— WORK INSTRUCTIONS —
Your reply should be the complete data, reproduced exactly.

★ ★ ★

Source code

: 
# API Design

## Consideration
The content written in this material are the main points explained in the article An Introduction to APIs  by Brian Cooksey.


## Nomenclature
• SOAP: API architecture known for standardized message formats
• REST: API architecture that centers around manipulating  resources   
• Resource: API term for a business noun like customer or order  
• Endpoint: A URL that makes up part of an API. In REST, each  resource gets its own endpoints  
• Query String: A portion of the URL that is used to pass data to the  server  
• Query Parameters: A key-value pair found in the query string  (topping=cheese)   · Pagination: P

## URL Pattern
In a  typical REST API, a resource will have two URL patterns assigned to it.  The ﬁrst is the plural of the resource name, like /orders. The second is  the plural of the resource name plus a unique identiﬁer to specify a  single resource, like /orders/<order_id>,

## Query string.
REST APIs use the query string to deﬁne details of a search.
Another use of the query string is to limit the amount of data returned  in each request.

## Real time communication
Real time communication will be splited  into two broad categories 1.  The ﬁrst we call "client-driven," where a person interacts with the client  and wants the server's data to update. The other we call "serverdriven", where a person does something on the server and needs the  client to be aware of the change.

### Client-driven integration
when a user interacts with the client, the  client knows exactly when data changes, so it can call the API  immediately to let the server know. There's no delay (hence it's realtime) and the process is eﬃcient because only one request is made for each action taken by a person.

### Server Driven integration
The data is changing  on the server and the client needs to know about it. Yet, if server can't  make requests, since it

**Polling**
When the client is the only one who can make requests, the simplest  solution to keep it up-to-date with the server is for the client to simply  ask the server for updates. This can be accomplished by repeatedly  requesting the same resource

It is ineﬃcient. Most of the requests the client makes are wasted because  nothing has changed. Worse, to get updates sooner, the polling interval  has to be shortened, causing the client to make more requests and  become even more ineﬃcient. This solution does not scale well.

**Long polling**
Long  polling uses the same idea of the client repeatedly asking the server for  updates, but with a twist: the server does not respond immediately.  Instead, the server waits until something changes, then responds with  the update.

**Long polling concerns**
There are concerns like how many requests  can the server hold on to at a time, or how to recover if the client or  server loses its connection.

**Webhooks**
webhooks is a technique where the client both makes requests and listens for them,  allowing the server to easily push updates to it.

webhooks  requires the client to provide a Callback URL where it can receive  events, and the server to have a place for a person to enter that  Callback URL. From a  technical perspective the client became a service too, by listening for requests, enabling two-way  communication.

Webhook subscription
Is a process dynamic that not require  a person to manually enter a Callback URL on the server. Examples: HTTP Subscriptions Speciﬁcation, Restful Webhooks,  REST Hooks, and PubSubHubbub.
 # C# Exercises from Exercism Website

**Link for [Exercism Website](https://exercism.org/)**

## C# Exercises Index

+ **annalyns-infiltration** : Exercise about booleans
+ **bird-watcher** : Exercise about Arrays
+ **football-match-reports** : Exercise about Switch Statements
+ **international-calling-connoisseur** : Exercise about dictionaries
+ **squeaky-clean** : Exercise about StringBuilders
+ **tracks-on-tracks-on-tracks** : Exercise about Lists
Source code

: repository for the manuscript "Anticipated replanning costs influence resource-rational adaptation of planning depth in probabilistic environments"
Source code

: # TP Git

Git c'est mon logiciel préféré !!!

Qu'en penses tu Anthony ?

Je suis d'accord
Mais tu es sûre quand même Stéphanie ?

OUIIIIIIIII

★ ★ ★

— SOLUTION FOR THIS EXERCISE —
Source code

: 
# API Design

## Consideration
The content written in this material are the main points explained in the article An Introduction to APIs  by Brian Cooksey.


## Nomenclature
• SOAP: API architecture known for standardized message formats
• REST: API architecture that centers around manipulating  resources   
• Resource: API term for a business noun like customer or order  
• Endpoint: A URL that makes up part of an API. In REST, each  resource gets its own endpoints  
• Query String: A portion of the URL that is used to pass data to the  server  
• Query Parameters: A key-value pair found in the query string  (topping=cheese)   · Pagination: P

## URL Pattern
In a  typical REST API, a resource will have two URL patterns assigned to it.  The ﬁrst is the plural of the resource name, like /orders. The second is  the plural of the resource name plus a unique identiﬁer to specify a  single resource, like /orders/<order_id>,

## Query string.
REST APIs use the query string to deﬁne details of a search.
Another use of the query string is to limit the amount of data returned  in each request.

## Real time communication
Real time communication will be splited  into two broad categories 1.  The ﬁrst we call "client-driven," where a person interacts with the client  and wants the server's data to update. The other we call "serverdriven", where a person does something on the server and needs the  client to be aware of the change.

### Client-driven integration
when a user interacts with the client, the  client knows exactly when data changes, so it can call the API  immediately to let the server know. There's no delay (hence it's realtime) and the process is eﬃcient because only one request is made for each action taken by a person.

### Server Driven integration
The data is changing  on the server and the client needs to know about it. Yet, if server can't  make requests, since it

**Polling**
When the client is the only one who can make requests, the simplest  solution to keep it up-to-date with the server is for the client to simply  ask the server for updates. This can be accomplished by repeatedly  requesting the same resource

It is ineﬃcient. Most of the requests the client makes are wasted because  nothing has changed. Worse, to get updates sooner, the polling interval  has to be shortened, causing the client to make more requests and  become even more ineﬃcient. This solution does not scale well.

**Long polling**
Long  polling uses the same idea of the client repeatedly asking the server for  updates, but with a twist: the server does not respond immediately.  Instead, the server waits until something changes, then responds with  the update.

**Long polling concerns**
There are concerns like how many requests  can the server hold on to at a time, or how to recover if the client or  server loses its connection.

**Webhooks**
webhooks is a technique where the client both makes requests and listens for them,  allowing the server to easily push updates to it.

webhooks  requires the client to provide a Callback URL where it can receive  events, and the server to have a place for a person to enter that  Callback URL. From a  technical perspective the client became a service too, by listening for requests, enabling two-way  communication.

Webhook subscription
Is a process dynamic that not require  a person to manually enter a Callback URL on the server. Examples: HTTP Subscriptions Speciﬁcation, Restful Webhooks,  REST Hooks, and PubSubHubbub.
 # C# Exercises from Exercism Website

**Link for [Exercism Website](https://exercism.org/)**

## C# Exercises Index

+ **annalyns-infiltration** : Exercise about booleans
+ **bird-watcher** : Exercise about Arrays
+ **football-match-reports** : Exercise about Switch Statements
+ **international-calling-connoisseur** : Exercise about dictionaries
+ **squeaky-clean** : Exercise about StringBuilders
+ **tracks-on-tracks-on-tracks** : Exercise about Lists
Source code

: repository for the manuscript "Anticipated replanning costs influence resource-rational adaptation of planning depth in probabilistic environments"
Source code

: # TP Git

Git c'est mon logiciel préféré !!!

Qu'en penses tu Anthony ?

Je suis d'accord
Mais tu es sûre quand même Stéphanie ?

OUIIIIIIIII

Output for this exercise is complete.